What the task requires =
Write out the whole listing exactly; no images belong in it.

Material for the task =
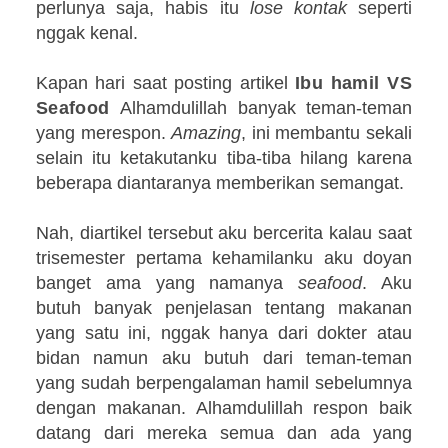
perlunya saja, habis itu
lose
kontak
seperti
nggak kenal.
Kapan hari saat posting artikel
Ibu hamil VS
Seafood
Alhamdulillah banyak teman-teman
yang merespon.
Amazing
, ini membantu sekali
selain itu ketakutanku tiba-tiba hilang karena
beberapa diantaranya memberikan semangat.
Nah, diartikel tersebut aku bercerita kalau saat
trisemester pertama kehamilanku aku doyan
banget ama yang namanya
seafood
. Aku
butuh banyak penjelasan tentang makanan
yang satu ini, nggak hanya dari dokter atau
bidan namun aku butuh dari teman-teman
yang sudah berpengalaman hamil sebelumnya
dengan makanan. Alhamdulillah respon baik
datang dari mereka semua dan ada yang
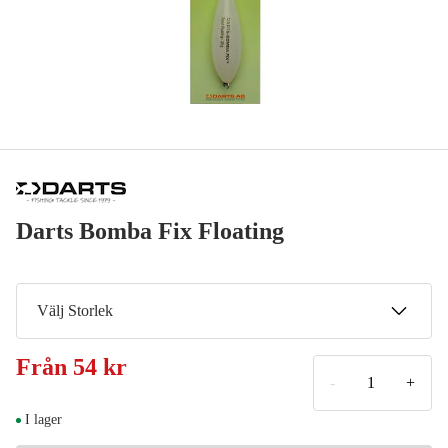
Darts Bomba Fix Floating
Välj Storlek
20 g
Från
54 kr
Meddela mig
69 kr
-
+
25 g
I lager
Meddela mig
69 kr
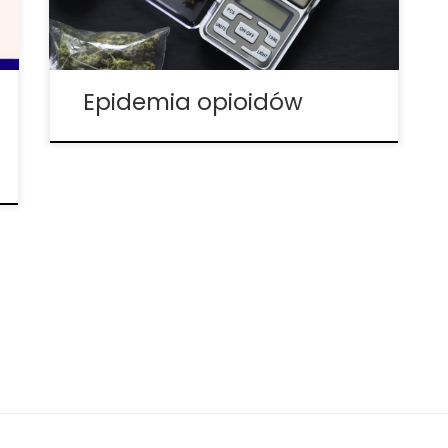
zależność od opioidów, a nadużywanie i
przedawkowywanie ich staje się
prawdziwą epidemią, coraz więcej
kampanii stara się […]
Epidemia opioidów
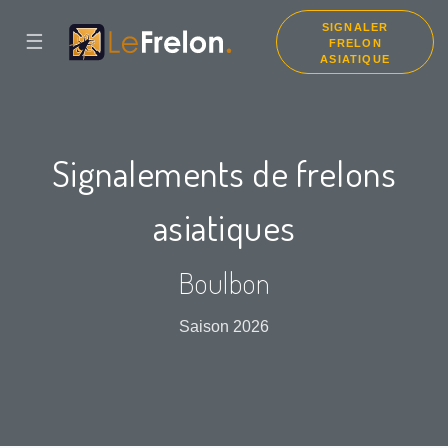
SIGNALER
☰
FRELON
ASIATIQUE
Signalements de frelons
asiatiques
Boulbon
Saison 2026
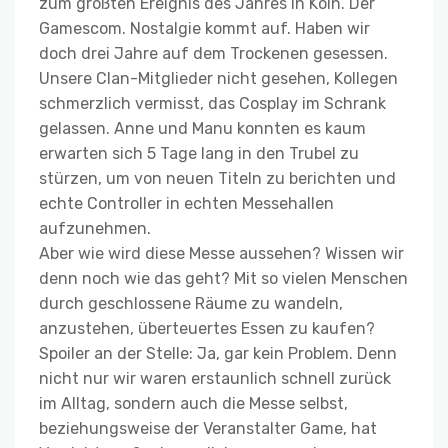
zum größten Ereignis des Jahres in Köln. Der
Gamescom. Nostalgie kommt auf. Haben wir
doch drei Jahre auf dem Trockenen gesessen.
Unsere Clan-Mitglieder nicht gesehen, Kollegen
schmerzlich vermisst, das Cosplay im Schrank
gelassen. Anne und Manu konnten es kaum
erwarten sich 5 Tage lang in den Trubel zu
stürzen, um von neuen Titeln zu berichten und
echte Controller in echten Messehallen
aufzunehmen.
Aber wie wird diese Messe aussehen? Wissen wir
denn noch wie das geht? Mit so vielen Menschen
durch geschlossene Räume zu wandeln,
anzustehen, überteuertes Essen zu kaufen?
Spoiler an der Stelle: Ja, gar kein Problem. Denn
nicht nur wir waren erstaunlich schnell zurück
im Alltag, sondern auch die Messe selbst,
beziehungsweise der Veranstalter Game, hat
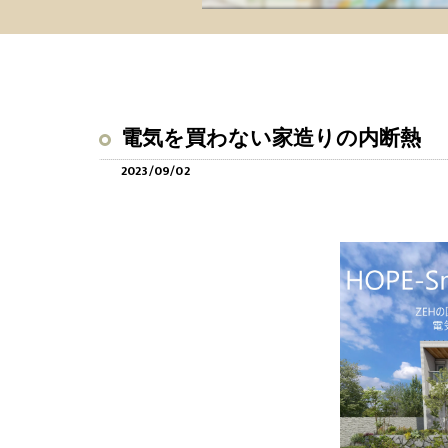
電気を買わない家造りの内断熱
2023/09/02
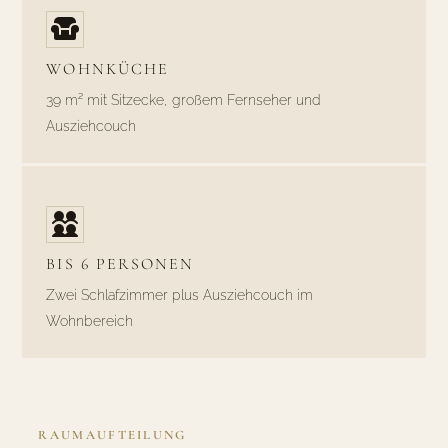
WOHNKÜCHE
39 m² mit Sitzecke, großem Fernseher und
Ausziehcouch
BIS 6 PERSONEN
Zwei Schlafzimmer plus Ausziehcouch im
Wohnbereich
RAUMAUFTEILUNG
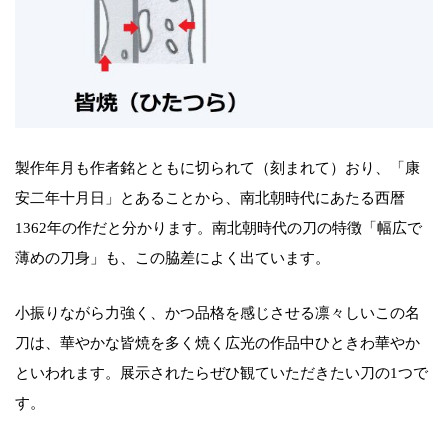
製作年月も作者銘とともに切られて（刻まれて）おり、「康
安二年十月日」とあることから、南北朝時代にあたる西暦
1362年の作だと分かります。南北朝時代の刀の特徴「幅広で
薄めの刀身」も、この脇差によく出ています。
小振りながら力強く、かつ品格を感じさせる凛々しいこの名
刀は、華やかな皆焼を多く焼く広光の作品中ひときわ華やか
といわれます。展示されたらぜひ観ていただきたい刀の1つで
す。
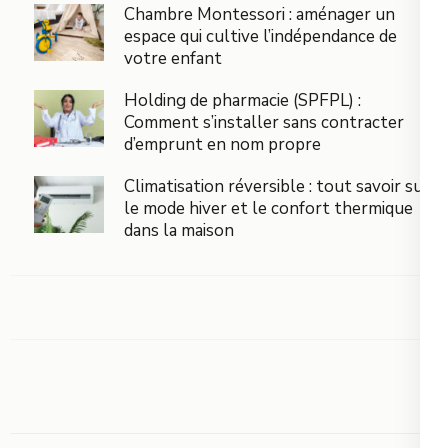
Chambre Montessori : aménager un
espace qui cultive l’indépendance de
votre enfant
Holding de pharmacie (SPFPL) :
Comment s’installer sans contracter
d’emprunt en nom propre
Climatisation réversible : tout savoir sur
le mode hiver et le confort thermique
dans la maison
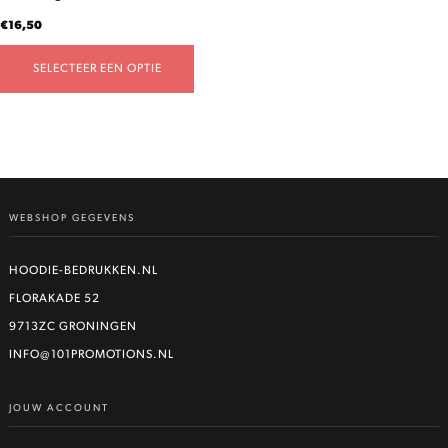
productpagina
€
16,50
SELECTEER EEN OPTIE
WEBSHOP GEGEVENS
HOODIE-BEDRUKKEN.NL
FLORAKADE 52
9713ZC GRONINGEN
INFO@101PROMOTIONS.NL
JOUW ACCOUNT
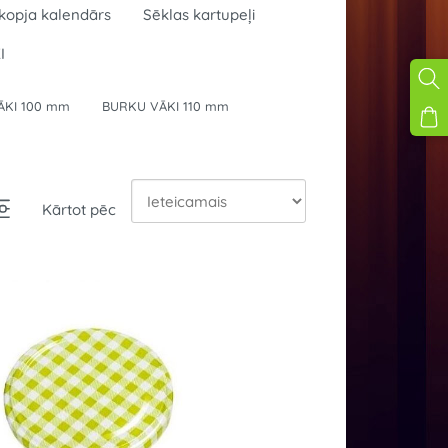
kopja kalendārs
Sēklas kartupeļi
I
ĀKI 100 mm
BURKU VĀKI 110 mm
Kārtot pēc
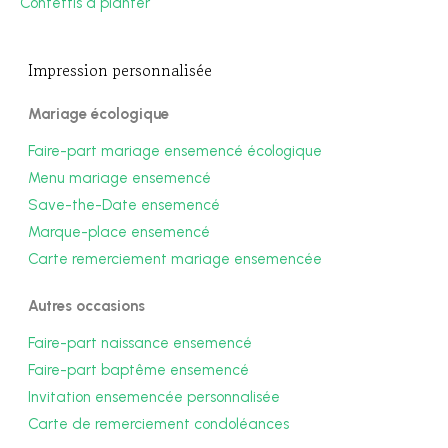
Confettis à planter
Impression personnalisée
Mariage écologique
Faire-part mariage ensemencé écologique
Menu mariage ensemencé
Save-the-Date ensemencé
Marque-place ensemencé
Carte remerciement mariage ensemencée
Autres occasions
Faire-part naissance ensemencé
Faire-part baptême ensemencé
Invitation ensemencée personnalisée
Carte de remerciement condoléances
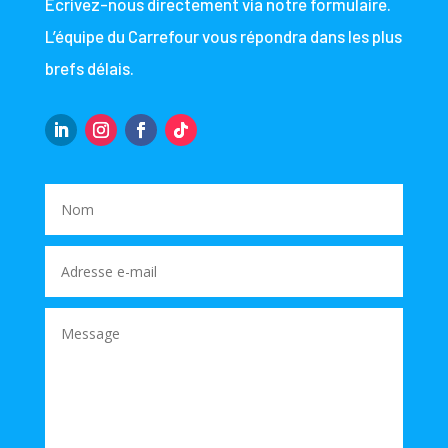
Écrivez-nous directement via notre formulaire.
L’équipe du Carrefour vous répondra dans les plus
brefs délais.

Exercise solution =
perlunya saja, habis itu
lose
kontak
seperti
nggak kenal.
Kapan hari saat posting artikel
Ibu hamil VS
Seafood
Alhamdulillah banyak teman-teman
yang merespon.
Amazing
, ini membantu sekali
selain itu ketakutanku tiba-tiba hilang karena
beberapa diantaranya memberikan semangat.
Nah, diartikel tersebut aku bercerita kalau saat
trisemester pertama kehamilanku aku doyan
banget ama yang namanya
seafood
. Aku
butuh banyak penjelasan tentang makanan
yang satu ini, nggak hanya dari dokter atau
bidan namun aku butuh dari teman-teman
yang sudah berpengalaman hamil sebelumnya
dengan makanan. Alhamdulillah respon baik
datang dari mereka semua dan ada yang
Darts Bomba Fix Floating
Välj Storlek
20 g
Från
54 kr
Meddela mig
69 kr
-
+
25 g
I lager
Meddela mig
69 kr
zależność od opioidów, a nadużywanie i
przedawkowywanie ich staje się
prawdziwą epidemią, coraz więcej
kampanii stara się […]
Epidemia opioidów
SIGNALER
☰
FRELON
ASIATIQUE
Signalements de frelons
asiatiques
Boulbon
Saison 2026
zum größten Ereignis des Jahres in Köln. Der
Gamescom. Nostalgie kommt auf. Haben wir
doch drei Jahre auf dem Trockenen gesessen.
Unsere Clan-Mitglieder nicht gesehen, Kollegen
schmerzlich vermisst, das Cosplay im Schrank
gelassen. Anne und Manu konnten es kaum
erwarten sich 5 Tage lang in den Trubel zu
stürzen, um von neuen Titeln zu berichten und
echte Controller in echten Messehallen
aufzunehmen.
Aber wie wird diese Messe aussehen? Wissen wir
denn noch wie das geht? Mit so vielen Menschen
durch geschlossene Räume zu wandeln,
anzustehen, überteuertes Essen zu kaufen?
Spoiler an der Stelle: Ja, gar kein Problem. Denn
nicht nur wir waren erstaunlich schnell zurück
im Alltag, sondern auch die Messe selbst,
beziehungsweise der Veranstalter Game, hat
電気を買わない家造りの内断熱
2023/09/02
WOHNKÜCHE
39 m² mit Sitzecke, großem Fernseher und
Ausziehcouch
BIS 6 PERSONEN
Zwei Schlafzimmer plus Ausziehcouch im
Wohnbereich
RAUMAUFTEILUNG
製作年月も作者銘とともに切られて（刻まれて）おり、「康
安二年十月日」とあることから、南北朝時代にあたる西暦
1362年の作だと分かります。南北朝時代の刀の特徴「幅広で
薄めの刀身」も、この脇差によく出ています。
小振りながら力強く、かつ品格を感じさせる凛々しいこの名
刀は、華やかな皆焼を多く焼く広光の作品中ひときわ華やか
といわれます。展示されたらぜひ観ていただきたい刀の1つで
す。
Chambre Montessori : aménager un
espace qui cultive l’indépendance de
votre enfant
Holding de pharmacie (SPFPL) :
Comment s’installer sans contracter
d’emprunt en nom propre
Climatisation réversible : tout savoir sur
le mode hiver et le confort thermique
dans la maison
productpagina
€
16,50
SELECTEER EEN OPTIE
WEBSHOP GEGEVENS
HOODIE-BEDRUKKEN.NL
FLORAKADE 52
9713ZC GRONINGEN
INFO@101PROMOTIONS.NL
JOUW ACCOUNT
kopja kalendārs
Sēklas kartupeļi
I
ĀKI 100 mm
BURKU VĀKI 110 mm
Kārtot pēc
Confettis à planter
Impression personnalisée
Mariage écologique
Faire-part mariage ensemencé écologique
Menu mariage ensemencé
Save-the-Date ensemencé
Marque-place ensemencé
Carte remerciement mariage ensemencée
Autres occasions
Faire-part naissance ensemencé
Faire-part baptême ensemencé
Invitation ensemencée personnalisée
Carte de remerciement condoléances
Écrivez-nous directement via notre formulaire.
L’équipe du Carrefour vous répondra dans les plus
brefs délais.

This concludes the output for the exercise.